- Mexican film poster
- Directed by: Juan Carlos Valdivia
- Written by: Juan Carlos Valdivia
- Starring: Demián Bichir Kate del Castillo
- Release date: 2005;
- Countries: Bolivia Mexico
- Language: Spanish

= American Visa =

American Visa is a 2005 Bolivia/Mexico-produced film written and directed by Juan Carlos Valdivia and based on Juan de Recacoechea's novel. The film is set in La Paz, Bolivia, and features many exterior shots of the city and surrounding countryside.

Mario is a retired English teacher from the Bolivian countryside. Leaving his career, his home, his town and his past, he sets out to follow his dream of seeing the United States. Mario hopes to become a part of the American dream; America to him is opportunity, stability, and a place to escape from his old life and reunite with his now adult son.

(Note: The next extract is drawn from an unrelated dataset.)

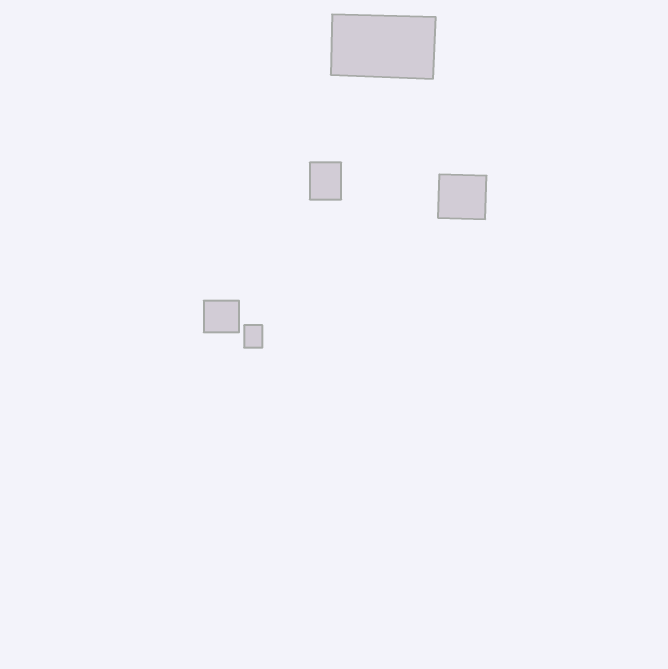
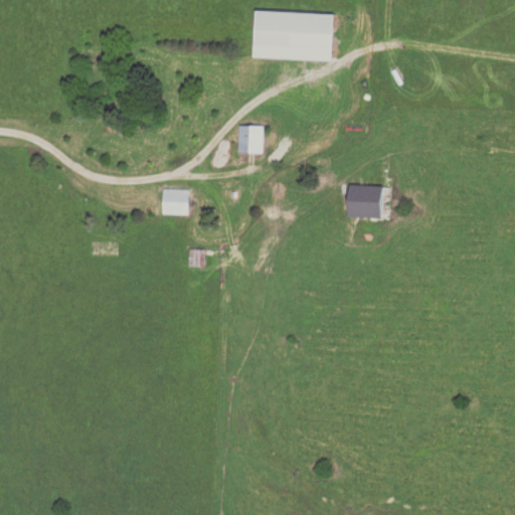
building: [438,174,487,219] -> [348,185,385,219]
building: [204,301,239,332] -> [160,189,187,213]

Mario arrives in La Paz in order to secure a travel visa for the US. Once there, he meets and befriends Blanca, an exotic dancer at the local strip club. But Mario is a diligent man, and he is willing to revert to any measure possible to obtain that one thing which he wants most: a life in the United States.

==Plot==
Mario arrives in La Paz. As the bus moves through the countryside, we see flashbacks of Mario's memories of his wife, and of his son, who lives in Miami. Mario tries to get a Visa of the United States in order to go there and visit his son, and eventually stay and live in that country. At first the process seems to go well. Mario gives his papers to the US embassy, where he is told that everything is in order and that he can return in a week to obtain his Visa. Thinking the Visa is secured, he buys a ticket to Miami. Then, returning to the hotel where he is staying, he meets Blanca, an exotic dancer, who lives there as well. He tells her that he is going to the US to live with his son, but she tries to convince him to stay in Bolivia because she does not believe in the "American Dream." Nevertheless, despite their vastly different dreams, the two share an immediate attraction, and they quickly fall into a promising relationship.

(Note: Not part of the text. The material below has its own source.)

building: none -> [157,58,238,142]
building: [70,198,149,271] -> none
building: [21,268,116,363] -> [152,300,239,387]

After a week he returns to the embassy, and discovers his visa has been denied. An official tells him that he should say that he would not try to stay in the United States, which is something he can not do. Naturally Mario is angered, and he is forcibly removed from the office. Outside the embassy, a woman gives him the business card of a company that might help him with the visa. Visiting their office, he discovers that the company will charge him $5,000 for providing a visa. This is, of course, an amount that he does not have.

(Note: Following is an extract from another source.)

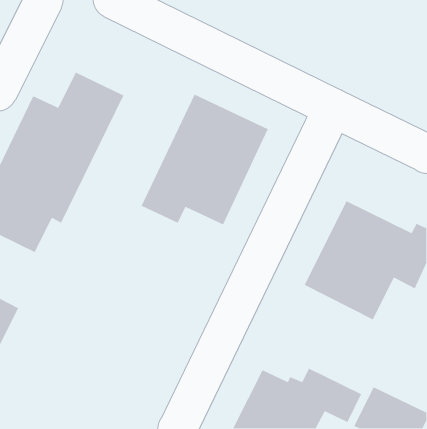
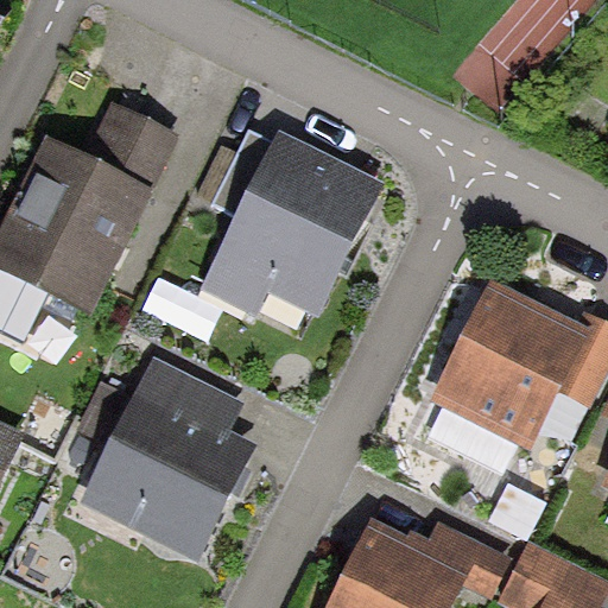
building: none -> [81,361,253,563]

He continues his relationship with Blanca while thinking about the possibilities for getting the money. When he sells some gold to a woman in a shop, he thinks of a plan. For days he watches the store and follows the courier after the shop closes. He finds out that the owner of the shop has several businesses of the same type. After a time, he decides to rob the owner in order to get the money he needs. Meanwhile, Blanca has fallen in love with him. Eventually Don Mario breaks into the owner's home to rob him, but during the theft, Mario is discovered and in the ensuing fight with the owner, Mario strikes him, knocking him to the floor. At this, Mario thinks he has killed him, and returns to the hotel, lamenting what he has done.

The next day, Mario contacts the document broker and buys the visa. He discovers that the US embassy official, a corrupt man without scruples, is the source of the visa. After receiving the visa, he plans his visit to his son, but the man whom he assaulted has other plans, sending two of his workers to abduct him and take him into the countryside to interrogate him. When they realize that Mario no longer has the money, they give him a beating and throw him off a cliff.

Luck is with Mario, however. He is not killed, but is taken to a hospital, where he is reunited with Blanca. After recovering, he postpones his plans to travel to Miami and goes with Blanca to visit her village.